Data on American Indians/Alaska Natives are often subject to inaccuracies that can result from respondents self-identifying their race/ethnicity. Research on the collection of race/ethnicity data suggests that the categorization of American Indian and Alaska Native is the least stable self-identification (U.S. Department of Labor, Bureau of Labor Statistics [BLS] 1995). The racial/ ethnic categories presented to a respondent, and the way in which the question is asked, can influence the response, especially for individuals who consider themselves of mixed race or ethnicity. These data limitations should be kept in mind when reading this report.

As mentioned above, Asians and Native Hawaiians/Pacific Islanders are combined into one category in indicators for which the data were not collected separately for the two groups. The combined category can sometimes mask significant differences between subgroups. For example, prior to 2011, the National Assessment of Educational Progress (NAEP) collected data that did not allow for separate reporting of estimates for Asians and Native Hawaiians/Pacific Islanders. Information from the Digest of Education Statistics, 2011 (table 21), based on the Census Bureau Current Population Reports, indicates that 96 percent of all Asian/Pacific Islander 5- to 24-year-olds are Asian. This combined category for Asians/Pacific Islanders is more representative of Asians than Native Hawaiians/Pacific Islanders. For example, figure A shows the percentages of students scoring at or above the Proficient level on the grade 8 NAEP reading and mathematics assessments for Asian/Pacific Islander students as a combined category, Asian students as a separate category, and Native Hawaiian/Pacific Islander students as a separate category. In 2011, approximately 47 percent of 8th-grade students in the combined Asian/ Pacific Islander category scored at or above the Proficient level on the reading assessment. When examining 8th-grade reading proficiency levels separately for Asians (49 percent) and Native Hawaiians/Pacific Islanders (24 percent), the difference between these two groups emerges. A similar pattern was found for the percentages of Asian/Pacific Islander (55 percent), Asian (58 percent), and Native Hawaiian/Pacific Islander (22 percent) 8th-grade students scoring at or above the Proficient level on the mathematics assessment.
● ● ● ● ● ● ●
(Assignment)
According to the passage on race and ethnicity data, what percentage of all Asian/Pacific Islander 5- to 24-year-olds are Asian?

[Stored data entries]
● ● ● ● ● ● ●
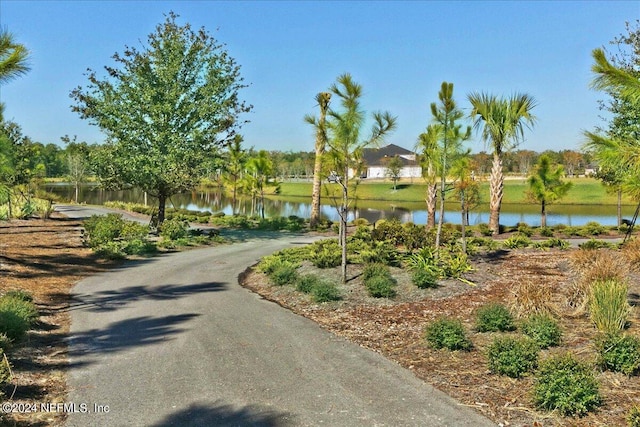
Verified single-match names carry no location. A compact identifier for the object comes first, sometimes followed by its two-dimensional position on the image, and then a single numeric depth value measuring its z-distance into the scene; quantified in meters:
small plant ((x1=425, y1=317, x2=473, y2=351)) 8.02
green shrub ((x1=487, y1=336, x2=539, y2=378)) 6.90
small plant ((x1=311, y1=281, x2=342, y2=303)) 11.37
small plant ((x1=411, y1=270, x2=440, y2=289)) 11.92
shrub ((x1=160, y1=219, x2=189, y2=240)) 21.73
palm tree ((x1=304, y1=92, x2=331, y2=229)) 26.66
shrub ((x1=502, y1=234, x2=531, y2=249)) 19.28
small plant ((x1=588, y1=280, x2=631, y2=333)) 8.45
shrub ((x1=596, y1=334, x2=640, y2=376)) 6.75
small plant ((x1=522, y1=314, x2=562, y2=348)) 7.99
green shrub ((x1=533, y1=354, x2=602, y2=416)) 5.76
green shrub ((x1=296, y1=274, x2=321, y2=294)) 12.06
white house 112.81
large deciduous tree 22.03
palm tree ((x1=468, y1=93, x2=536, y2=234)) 18.94
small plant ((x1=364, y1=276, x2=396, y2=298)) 11.48
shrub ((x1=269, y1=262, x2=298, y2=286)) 13.14
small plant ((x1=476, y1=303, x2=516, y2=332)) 8.88
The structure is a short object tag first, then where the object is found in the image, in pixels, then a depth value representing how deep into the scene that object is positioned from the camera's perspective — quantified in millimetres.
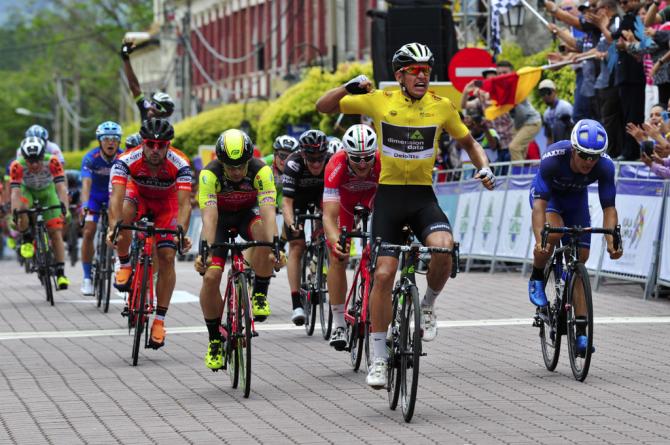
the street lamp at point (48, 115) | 109050
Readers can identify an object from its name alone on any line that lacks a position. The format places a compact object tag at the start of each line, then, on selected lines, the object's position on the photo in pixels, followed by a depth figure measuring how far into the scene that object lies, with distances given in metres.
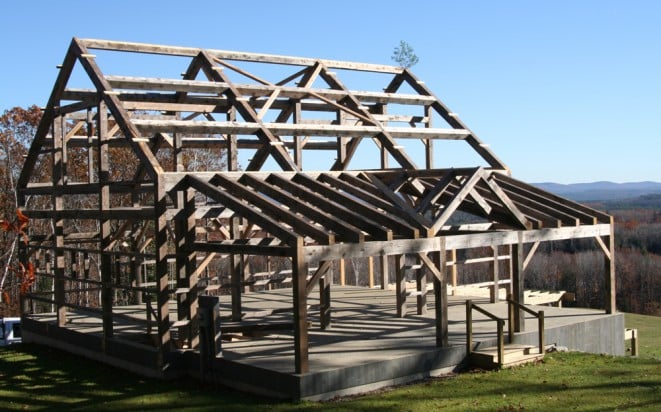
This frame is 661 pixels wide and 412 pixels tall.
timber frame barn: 12.02
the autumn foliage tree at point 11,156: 31.12
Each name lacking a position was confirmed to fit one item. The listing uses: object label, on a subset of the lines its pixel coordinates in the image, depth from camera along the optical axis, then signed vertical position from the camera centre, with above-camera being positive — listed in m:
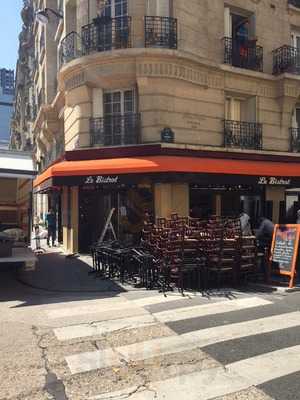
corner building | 14.87 +3.26
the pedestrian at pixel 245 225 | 11.64 -0.45
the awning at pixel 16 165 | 10.18 +0.95
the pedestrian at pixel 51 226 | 20.06 -0.78
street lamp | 22.45 +9.12
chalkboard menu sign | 10.22 -0.93
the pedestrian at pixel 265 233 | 11.42 -0.62
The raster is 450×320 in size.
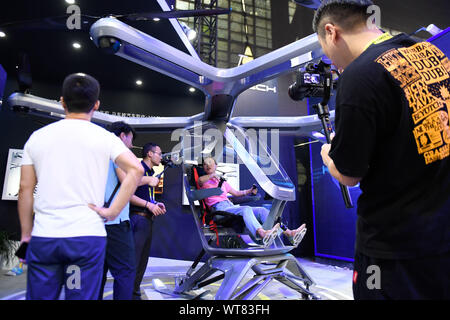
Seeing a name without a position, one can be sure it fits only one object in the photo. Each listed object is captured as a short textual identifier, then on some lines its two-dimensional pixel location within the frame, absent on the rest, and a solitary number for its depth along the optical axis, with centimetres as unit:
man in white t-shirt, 129
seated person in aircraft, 305
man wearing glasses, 286
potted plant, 459
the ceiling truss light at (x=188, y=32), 521
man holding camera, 89
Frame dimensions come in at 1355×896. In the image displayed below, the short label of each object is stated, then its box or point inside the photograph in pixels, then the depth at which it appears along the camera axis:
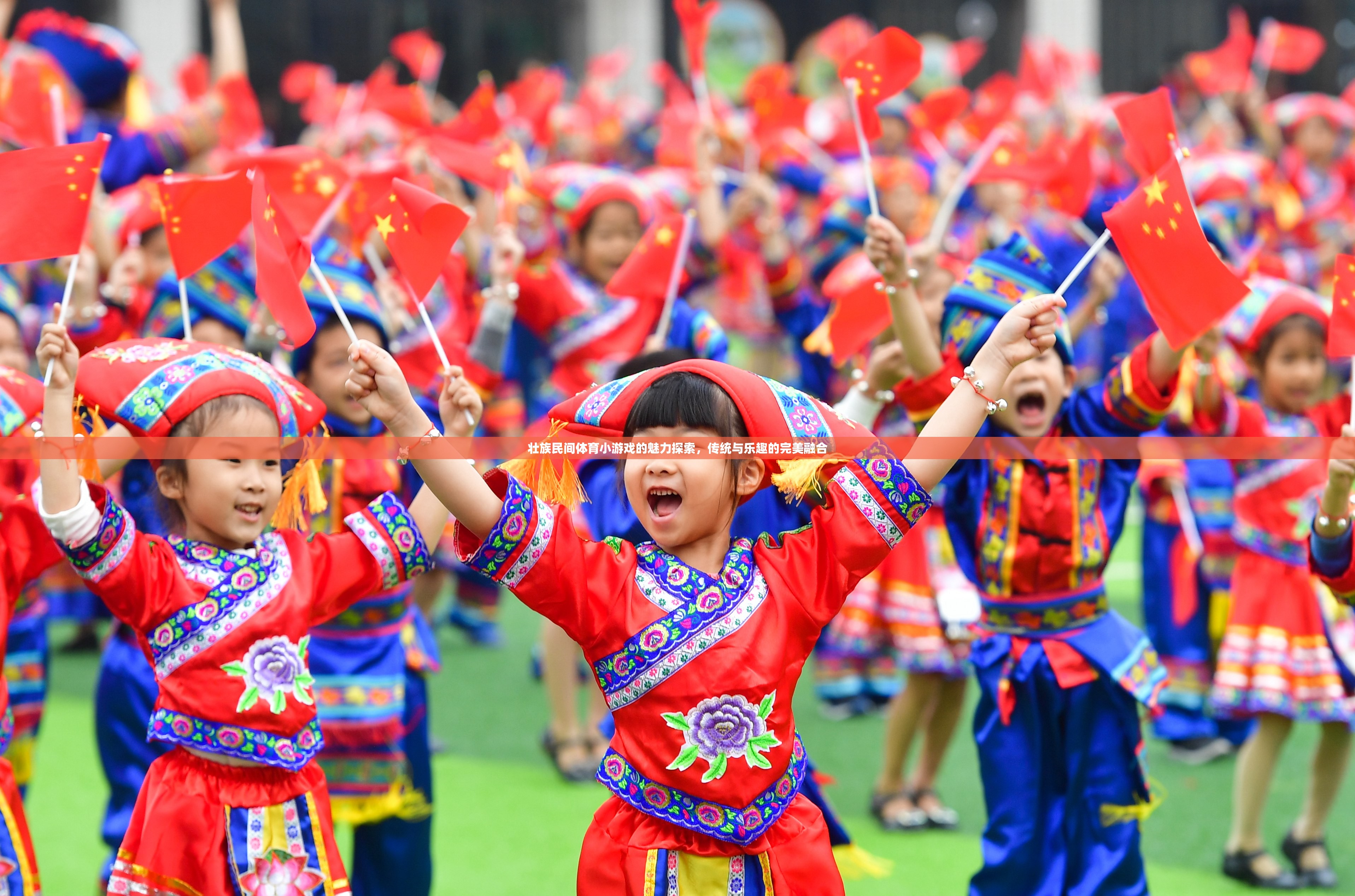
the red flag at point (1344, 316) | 5.87
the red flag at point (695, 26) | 10.47
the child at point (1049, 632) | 6.75
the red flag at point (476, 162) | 9.53
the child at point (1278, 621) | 8.22
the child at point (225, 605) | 5.36
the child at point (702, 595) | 4.89
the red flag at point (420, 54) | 15.48
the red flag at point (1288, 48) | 19.89
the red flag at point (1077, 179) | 9.40
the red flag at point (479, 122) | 11.33
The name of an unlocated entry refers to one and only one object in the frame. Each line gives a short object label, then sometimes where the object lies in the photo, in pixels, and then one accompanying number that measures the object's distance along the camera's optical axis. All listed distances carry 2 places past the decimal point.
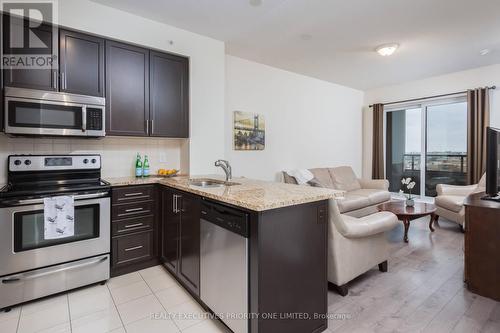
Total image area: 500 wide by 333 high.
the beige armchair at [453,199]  3.79
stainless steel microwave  2.19
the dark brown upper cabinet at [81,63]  2.46
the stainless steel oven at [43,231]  2.03
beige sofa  4.26
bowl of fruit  3.17
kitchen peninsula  1.50
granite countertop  1.51
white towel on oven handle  2.14
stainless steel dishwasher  1.55
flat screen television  2.38
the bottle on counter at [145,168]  3.13
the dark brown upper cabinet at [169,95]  2.99
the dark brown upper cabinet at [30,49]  2.22
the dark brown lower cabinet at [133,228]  2.55
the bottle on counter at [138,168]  3.09
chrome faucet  2.53
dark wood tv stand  2.16
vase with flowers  3.89
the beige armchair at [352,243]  2.07
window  5.06
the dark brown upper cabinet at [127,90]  2.71
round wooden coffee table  3.46
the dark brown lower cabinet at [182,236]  2.06
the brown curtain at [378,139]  5.97
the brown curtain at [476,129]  4.46
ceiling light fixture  3.54
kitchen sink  2.56
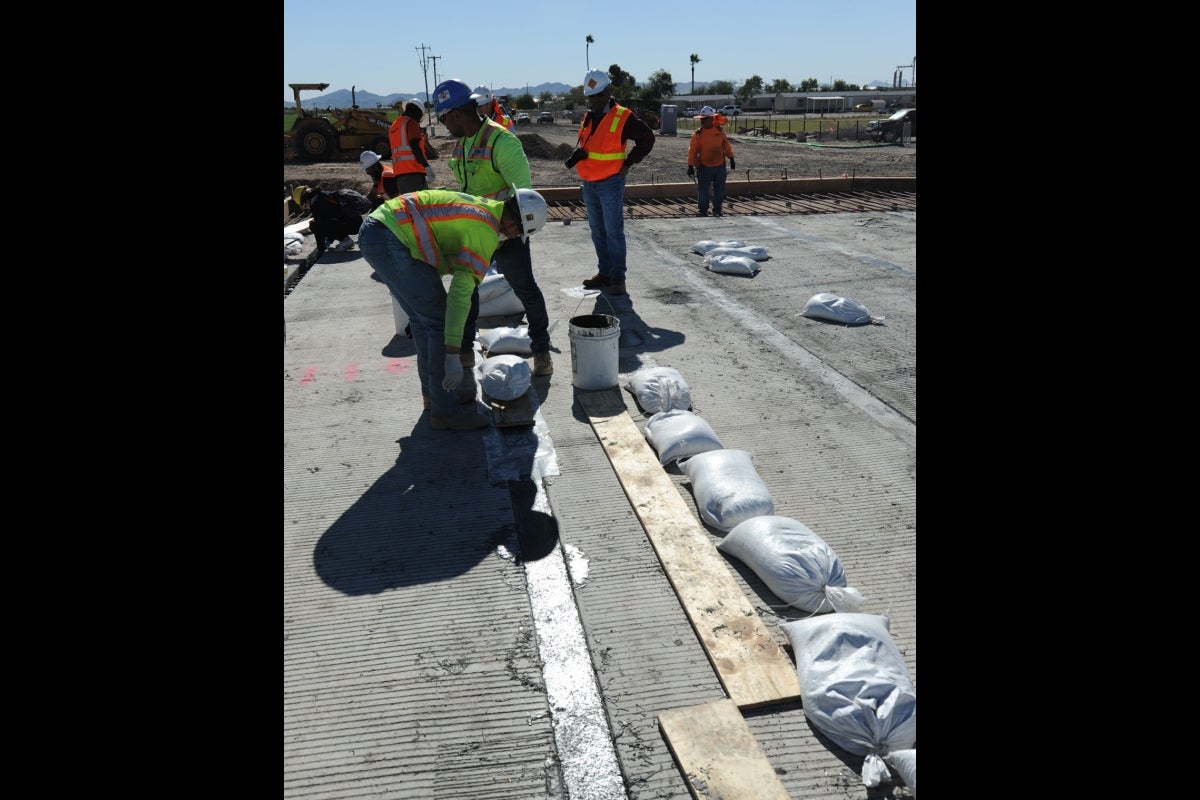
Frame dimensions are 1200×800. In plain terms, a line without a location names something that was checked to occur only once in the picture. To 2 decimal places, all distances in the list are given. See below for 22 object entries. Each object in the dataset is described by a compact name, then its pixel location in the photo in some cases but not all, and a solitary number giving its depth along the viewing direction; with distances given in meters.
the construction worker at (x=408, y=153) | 8.14
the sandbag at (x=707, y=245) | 9.13
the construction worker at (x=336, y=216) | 9.86
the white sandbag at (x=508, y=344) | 5.79
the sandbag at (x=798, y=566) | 3.03
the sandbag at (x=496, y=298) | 6.70
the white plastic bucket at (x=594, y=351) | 5.12
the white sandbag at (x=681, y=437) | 4.27
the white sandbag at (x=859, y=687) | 2.40
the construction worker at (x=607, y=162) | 7.18
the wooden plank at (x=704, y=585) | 2.71
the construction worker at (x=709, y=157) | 11.12
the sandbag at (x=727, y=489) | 3.62
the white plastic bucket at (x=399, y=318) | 6.13
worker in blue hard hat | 5.26
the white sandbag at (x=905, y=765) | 2.26
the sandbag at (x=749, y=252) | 8.77
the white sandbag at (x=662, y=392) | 4.91
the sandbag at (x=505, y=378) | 4.86
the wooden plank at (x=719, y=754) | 2.29
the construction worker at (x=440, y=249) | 4.27
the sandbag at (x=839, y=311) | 6.70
● ● ● ● ● ● ●
(Finished exercise)
96 percent.